Не это ли скрывается за твоей напускной заботой, милый братец? Уж не желаешь ли ты обойти меня, дражайший Инголдо? Не с Ильмарина ли идет твоя ретивость во вразумлении сестры?

— Давно ли ты стал так беспокоиться обо мне и о моих вещах? — Нолофинвэ недоверчиво взглянул на меня — как же, назвать прекраснейшие из самоцветов «вещами». — Говоришь, Ступающий-во-Тьме жаждет света Сильмариллов? А чего жаждешь ты? Занять ли мое место подле отца?

Лазурные очи потрясенно расширились — великолепная модель для статуи "благородное негодование". И все-таки я успела заметить — зацепило. Хочешь, ох как ты хочешь вытеснить меня из сердца короля, будто мало тебе любви матери, жены и троих, нет, четверых, считая кроху Итарильдэ и плаксу-невестку Эленвэ за одного, отпрысков.

— Теперь я вижу, что ты и впрямь околдована. Или…нет, не может быть… — Выдохнул брат. — Ты — заодно с ним? Ты, принцесса нолдоров, рожденная в Благих Землях? Я думал, это вражьи чары лишают тебя воли, а теперь вижу — в тебе самой живет Искажение! — Он отшатнулся, словно от ядовитой гадины.

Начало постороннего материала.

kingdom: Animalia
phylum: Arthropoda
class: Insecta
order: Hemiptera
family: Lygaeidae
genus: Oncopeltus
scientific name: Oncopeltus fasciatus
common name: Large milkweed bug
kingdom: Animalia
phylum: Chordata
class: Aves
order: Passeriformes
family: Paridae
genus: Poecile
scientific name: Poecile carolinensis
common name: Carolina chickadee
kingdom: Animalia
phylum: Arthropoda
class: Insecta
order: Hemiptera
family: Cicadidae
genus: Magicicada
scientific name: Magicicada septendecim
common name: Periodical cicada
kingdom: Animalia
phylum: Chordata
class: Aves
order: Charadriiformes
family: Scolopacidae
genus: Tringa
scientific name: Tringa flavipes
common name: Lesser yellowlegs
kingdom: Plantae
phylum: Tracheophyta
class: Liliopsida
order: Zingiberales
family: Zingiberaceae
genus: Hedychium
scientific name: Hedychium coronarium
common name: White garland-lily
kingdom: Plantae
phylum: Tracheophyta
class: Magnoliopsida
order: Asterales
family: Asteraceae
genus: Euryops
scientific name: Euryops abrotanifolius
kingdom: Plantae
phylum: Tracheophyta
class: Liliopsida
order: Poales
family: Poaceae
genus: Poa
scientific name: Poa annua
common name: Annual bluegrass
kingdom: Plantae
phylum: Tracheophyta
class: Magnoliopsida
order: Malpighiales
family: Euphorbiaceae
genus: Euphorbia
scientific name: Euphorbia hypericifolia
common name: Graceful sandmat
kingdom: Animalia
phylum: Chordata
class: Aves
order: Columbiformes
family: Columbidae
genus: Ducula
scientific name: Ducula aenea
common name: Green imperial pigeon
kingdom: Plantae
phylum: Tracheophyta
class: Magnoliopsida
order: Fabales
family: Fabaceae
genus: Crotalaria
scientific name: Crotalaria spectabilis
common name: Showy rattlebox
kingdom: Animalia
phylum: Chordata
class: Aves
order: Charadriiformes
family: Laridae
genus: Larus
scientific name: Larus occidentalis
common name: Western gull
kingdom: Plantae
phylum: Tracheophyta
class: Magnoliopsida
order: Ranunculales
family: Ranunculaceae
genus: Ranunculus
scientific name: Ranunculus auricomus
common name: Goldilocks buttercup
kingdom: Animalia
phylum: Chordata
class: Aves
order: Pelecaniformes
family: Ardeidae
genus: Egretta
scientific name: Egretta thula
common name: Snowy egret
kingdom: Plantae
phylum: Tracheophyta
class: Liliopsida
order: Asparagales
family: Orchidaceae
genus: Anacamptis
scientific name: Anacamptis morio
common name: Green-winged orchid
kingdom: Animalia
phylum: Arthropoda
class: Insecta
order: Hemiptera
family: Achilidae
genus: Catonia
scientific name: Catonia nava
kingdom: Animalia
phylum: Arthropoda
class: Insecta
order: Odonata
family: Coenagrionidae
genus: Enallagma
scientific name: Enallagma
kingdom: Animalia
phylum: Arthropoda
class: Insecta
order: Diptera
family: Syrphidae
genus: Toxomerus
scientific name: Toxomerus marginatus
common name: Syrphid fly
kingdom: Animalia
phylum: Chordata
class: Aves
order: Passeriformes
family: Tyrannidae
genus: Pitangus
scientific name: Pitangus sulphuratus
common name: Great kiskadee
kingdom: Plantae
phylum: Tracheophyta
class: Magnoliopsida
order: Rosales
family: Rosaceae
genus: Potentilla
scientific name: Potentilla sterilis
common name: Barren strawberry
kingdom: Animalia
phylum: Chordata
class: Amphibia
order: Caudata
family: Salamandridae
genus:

Проклятая. Меченая Искажением. Отвращение в глазах брата…Одобрение в глазах Алдора…С каждым днем я открываю в вас нечто новое, моя леди…Новое — наподобие ему самому. Его губы на моих губах, странный огонь, растекающийся по телу и, кажется, затрагивающий саму fea…Зачем рисковать, пытаясь выкрасть камни из неприступной сокровищницы, если можно переманить на свою сторону создавшего их мастера? Как же все просто! Будь ты проклят, Инголдо, за то, что дал мне увидеть это, если даже не видишь сам!

— Что ж ты, братец, испугался? — Хрипло бросила я, борясь с желанием вцепиться ему в лицо, ногтями содрав гримасу омерзения. — Неустрашимый Нолофинвэ испугался женщины?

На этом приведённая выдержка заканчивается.